→ Task goal
Extract every line of the records below that contains the word "communism".

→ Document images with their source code
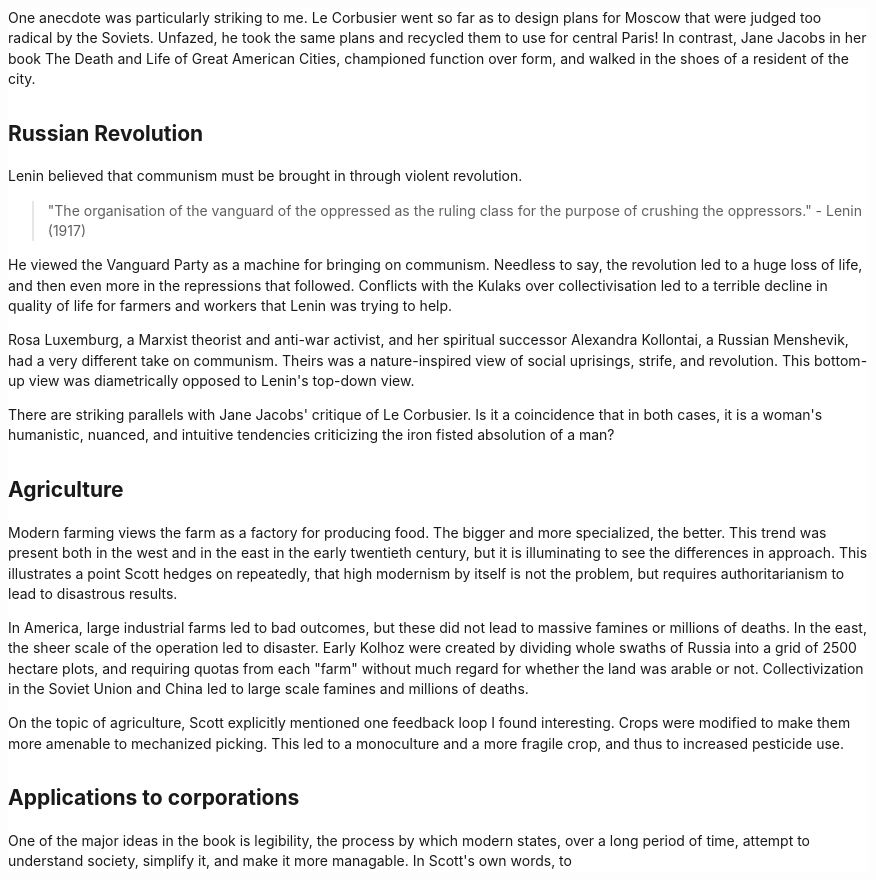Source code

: One anecdote was particularly striking to me. Le Corbusier went so far as to
design plans for Moscow that were judged too radical by the Soviets. Unfazed, he
took the same plans and recycled them to use for central Paris!  In contrast,
Jane Jacobs in her book The Death and Life of Great American Cities, championed
function over form, and walked in the shoes of a resident of the city.

## Russian Revolution

Lenin believed that communism must be brought in through violent revolution.

> "The organisation of the vanguard of the oppressed as the ruling class for the
purpose of crushing the oppressors." - Lenin (1917)

He viewed the Vanguard Party as a machine for bringing on communism. Needless to
say, the revolution led to a huge loss of life, and then even more in the
repressions that followed. Conflicts with the Kulaks over collectivisation led
to a terrible decline in quality of life for farmers and workers that Lenin was
trying to help.

Rosa Luxemburg, a Marxist theorist and anti-war activist, and her spiritual
successor Alexandra Kollontai, a Russian Menshevik, had a very different take on
communism. Theirs was a nature-inspired view of social uprisings, strife, and
revolution. This bottom-up view was diametrically opposed to Lenin's top-down
view.

There are striking parallels with Jane Jacobs' critique of Le Corbusier.
Is it a coincidence that in both cases, it is a woman's humanistic, nuanced, and
intuitive tendencies criticizing the iron fisted absolution of a man?

## Agriculture

Modern farming views the farm as a factory for producing food. The bigger and
more specialized, the better. This trend was present both in the west and in the
east in the early twentieth century, but it is illuminating to see the
differences in approach. This illustrates a point Scott hedges on repeatedly,
that high modernism by itself is not the problem, but requires authoritarianism
to lead to disastrous results.

In America, large industrial farms led to bad outcomes, but these did not lead
to massive famines or millions of deaths. In the east, the sheer scale of the
operation led to disaster. Early Kolhoz were created by dividing whole swaths of
Russia into a grid of 2500 hectare plots, and requiring quotas from each "farm"
without much regard for whether the land was arable or not. Collectivization in
the Soviet Union and China led to large scale famines and millions of deaths.

On the topic of agriculture, Scott explicitly mentioned one feedback loop I
found interesting. Crops were modified to make them more amenable to mechanized
picking. This led to a monoculture and a more fragile crop, and thus to
increased pesticide use.


## Applications to corporations

One of the major ideas in the book is legibility, the process by which modern
states, over a long period of time, attempt to understand society, simplify it,
and make it more managable. In Scott's own words, to
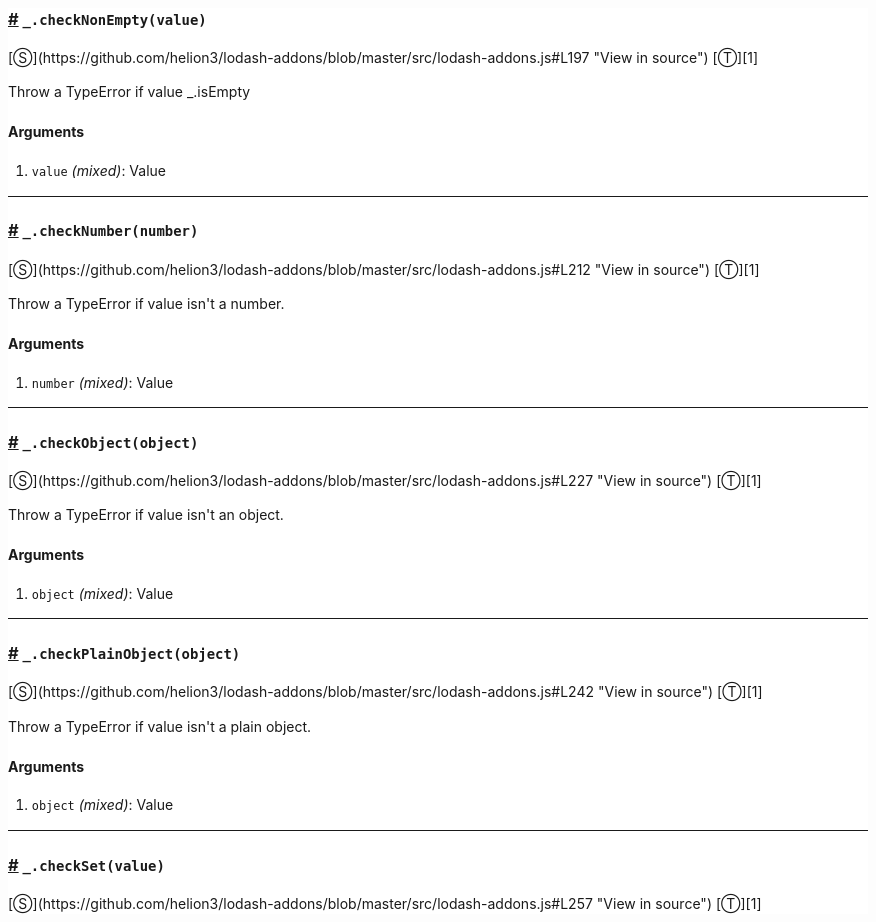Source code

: <h3 id="checkNonEmpty"><a href="#checkNonEmpty">#</a>&nbsp;<code>_.checkNonEmpty(value)</code></h3>
[&#x24C8;](https://github.com/helion3/lodash-addons/blob/master/src/lodash-addons.js#L197 "View in source") [&#x24C9;][1]

Throw a TypeError if value _.isEmpty

#### Arguments
1. `value` *(mixed)*: Value

---





<h3 id="checkNumber"><a href="#checkNumber">#</a>&nbsp;<code>_.checkNumber(number)</code></h3>
[&#x24C8;](https://github.com/helion3/lodash-addons/blob/master/src/lodash-addons.js#L212 "View in source") [&#x24C9;][1]

Throw a TypeError if value isn't a number.

#### Arguments
1. `number` *(mixed)*: Value

---





<h3 id="checkObject"><a href="#checkObject">#</a>&nbsp;<code>_.checkObject(object)</code></h3>
[&#x24C8;](https://github.com/helion3/lodash-addons/blob/master/src/lodash-addons.js#L227 "View in source") [&#x24C9;][1]

Throw a TypeError if value isn't an object.

#### Arguments
1. `object` *(mixed)*: Value

---





<h3 id="checkPlainObject"><a href="#checkPlainObject">#</a>&nbsp;<code>_.checkPlainObject(object)</code></h3>
[&#x24C8;](https://github.com/helion3/lodash-addons/blob/master/src/lodash-addons.js#L242 "View in source") [&#x24C9;][1]

Throw a TypeError if value isn't a plain object.

#### Arguments
1. `object` *(mixed)*: Value

---





<h3 id="checkSet"><a href="#checkSet">#</a>&nbsp;<code>_.checkSet(value)</code></h3>
[&#x24C8;](https://github.com/helion3/lodash-addons/blob/master/src/lodash-addons.js#L257 "View in source") [&#x24C9;][1]


 [1]: #array "Jump back to the TOC."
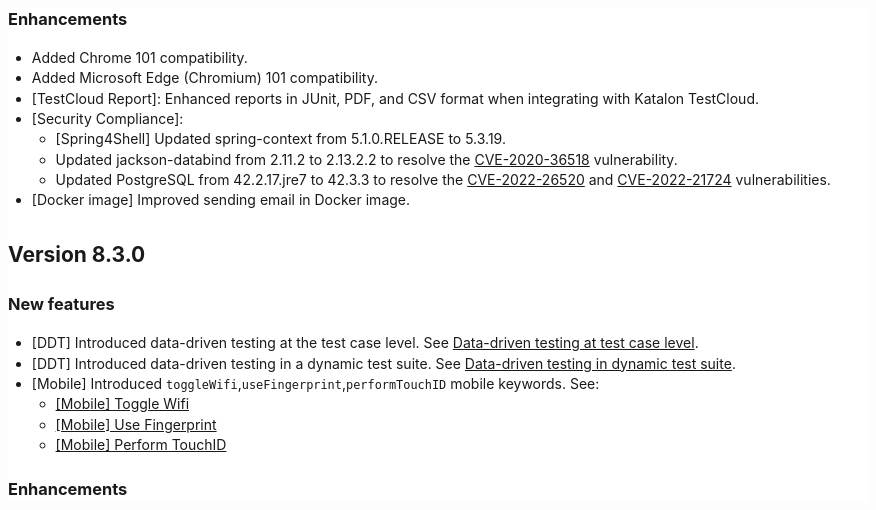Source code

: ### Enhancements

<ul xmlns="http://www.w3.org/1999/xhtml" className="ul"><li className="li">Added Chrome 101 compatibility.</li><li className="li">Added Microsoft Edge (Chromium) 101 compatibility.</li><li className="li">[TestCloud Report]: Enhanced reports in JUnit, PDF, and CSV     format when integrating with Katalon TestCloud.</li><li className="li">[Security Compliance]:      <ul className="ul"><li className="li">[Spring4Shell] Updated spring-context from 5.1.0.RELEASE to         5.3.19.</li><li className="li">Updated jackson-databind from 2.11.2 to 2.13.2.2 to resolve the         <a className="xref j-external-link" href="https://vuln.whitesourcesoftware.com/vulnerability/CVE-2020-36518" target="_blank">CVE-2020-36518</a>         vulnerability.</li><li className="li">Updated PostgreSQL from 42.2.17.jre7 to 42.3.3 to resolve the         <a className="xref j-external-link" href="https://vuln.whitesourcesoftware.com/vulnerability/CVE-2022-26520" target="_blank">CVE-2022-26520</a>         and <a className="xref j-external-link" href="https://vuln.whitesourcesoftware.com/vulnerability/CVE-2022-21724" target="_blank">CVE-2022-21724</a>         vulnerabilities.</li></ul></li><li className="li">[Docker image] Improved sending email in Docker image.</li></ul> 

## <a id="id_1" class="anchor_top_offset"/>Version 8.3.0


### New features

<ul xmlns="http://www.w3.org/1999/xhtml" className="ul"><li className="li">[DDT] Introduced data-driven testing at the test case level.     See <a className="xref" href="/docs/create-tests/data-driven-testing/data-driven-testing-at-the-test-case-level-in-katalon-studio">Data-driven       testing at test case level</a>.</li><li className="li">[DDT] Introduced data-driven testing in a dynamic test suite.     See <a className="xref" href="/docs/create-tests/data-driven-testing/perform-data-driven-testing-in-a-dynamic-test-suite">Data-driven       testing in dynamic test suite</a>.</li><li className="li">[Mobile] Introduced     <code className="ph codeph">toggleWifi</code>,<code className="ph codeph">useFingerprint</code>,<code className="ph codeph">performTouchID</code>     mobile keywords. See:      <ul className="ul"><li className="li"><a className="xref" href="/docs/create-tests/keywords/keyword-description-in-katalon-studio/mobile-keywords/mobile-toggle-wifi">[Mobile]           Toggle Wifi</a></li><li className="li"><a className="xref" href="/docs/create-tests/keywords/keyword-description-in-katalon-studio/mobile-keywords/mobile-use-fingerprint">[Mobile]           Use Fingerprint</a></li><li className="li"><a className="xref" href="/docs/create-tests/keywords/keyword-description-in-katalon-studio/mobile-keywords/mobile-perform-touch-id">[Mobile]           Perform TouchID</a></li></ul></li></ul> 

### Enhancements
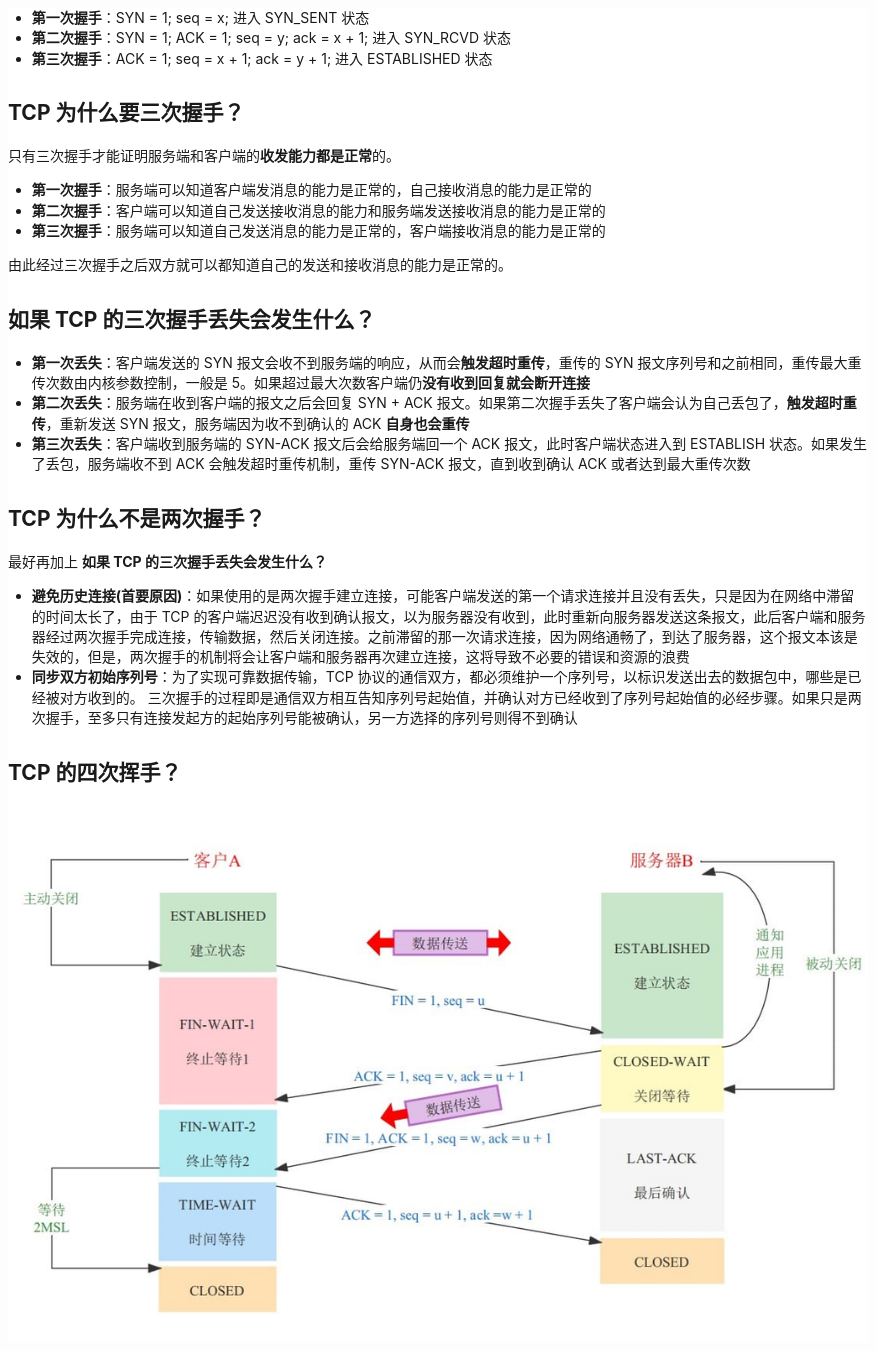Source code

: - **第一次握手**：SYN = 1; seq = x; 进入 SYN_SENT 状态
- **第二次握手**：SYN = 1; ACK = 1; seq = y; ack = x + 1; 进入 SYN_RCVD 状态
- **第三次握手**：ACK = 1; seq = x + 1; ack = y + 1; 进入 ESTABLISHED 状态

## TCP 为什么要三次握手？

只有三次握手才能证明服务端和客户端的**收发能力都是正常**的。

- **第一次握手**：服务端可以知道客户端发消息的能力是正常的，自己接收消息的能力是正常的
- **第二次握手**：客户端可以知道自己发送接收消息的能力和服务端发送接收消息的能力是正常的
- **第三次握手**：服务端可以知道自己发送消息的能力是正常的，客户端接收消息的能力是正常的

由此经过三次握手之后双方就可以都知道自己的发送和接收消息的能力是正常的。

## 如果 TCP 的三次握手丢失会发生什么？

- **第一次丢失**：客户端发送的 SYN 报文会收不到服务端的响应，从而会**触发超时重传**，重传的 SYN 报文序列号和之前相同，重传最大重传次数由内核参数控制，一般是 5。如果超过最大次数客户端仍**没有收到回复就会断开连接**
- **第二次丢失**：服务端在收到客户端的报文之后会回复 SYN + ACK 报文。如果第二次握手丢失了客户端会认为自己丢包了，**触发超时重传**，重新发送 SYN 报文，服务端因为收不到确认的 ACK **自身也会重传**
- **第三次丢失**：客户端收到服务端的 SYN-ACK 报文后会给服务端回一个 ACK 报文，此时客户端状态进入到 ESTABLISH 状态。如果发生了丢包，服务端收不到 ACK 会触发超时重传机制，重传 SYN-ACK 报文，直到收到确认 ACK 或者达到最大重传次数

## TCP 为什么不是两次握手？

最好再加上 **如果 TCP 的三次握手丢失会发生什么？**

- **避免历史连接(首要原因)**：如果使用的是两次握手建立连接，可能客户端发送的第一个请求连接并且没有丢失，只是因为在网络中滞留的时间太长了，由于 TCP 的客户端迟迟没有收到确认报文，以为服务器没有收到，此时重新向服务器发送这条报文，此后客户端和服务器经过两次握手完成连接，传输数据，然后关闭连接。之前滞留的那一次请求连接，因为网络通畅了，到达了服务器，这个报文本该是失效的，但是，两次握手的机制将会让客户端和服务器再次建立连接，这将导致不必要的错误和资源的浪费
- **同步双方初始序列号**：为了实现可靠数据传输，TCP 协议的通信双方，都必须维护一个序列号，以标识发送出去的数据包中，哪些是已经被对方收到的。 三次握手的过程即是通信双方相互告知序列号起始值，并确认对方已经收到了序列号起始值的必经步骤。如果只是两次握手，至多只有连接发起方的起始序列号能被确认，另一方选择的序列号则得不到确认

## TCP 的四次挥手？

![TCP 的四次挥手](../Figures/Computer%20Network/TCP的四次挥手.jpg)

→ Solution
Lenin believed that communism must be brought in through violent revolution.
He viewed the Vanguard Party as a machine for bringing on communism. Needless to
communism. Theirs was a nature-inspired view of social uprisings, strife, and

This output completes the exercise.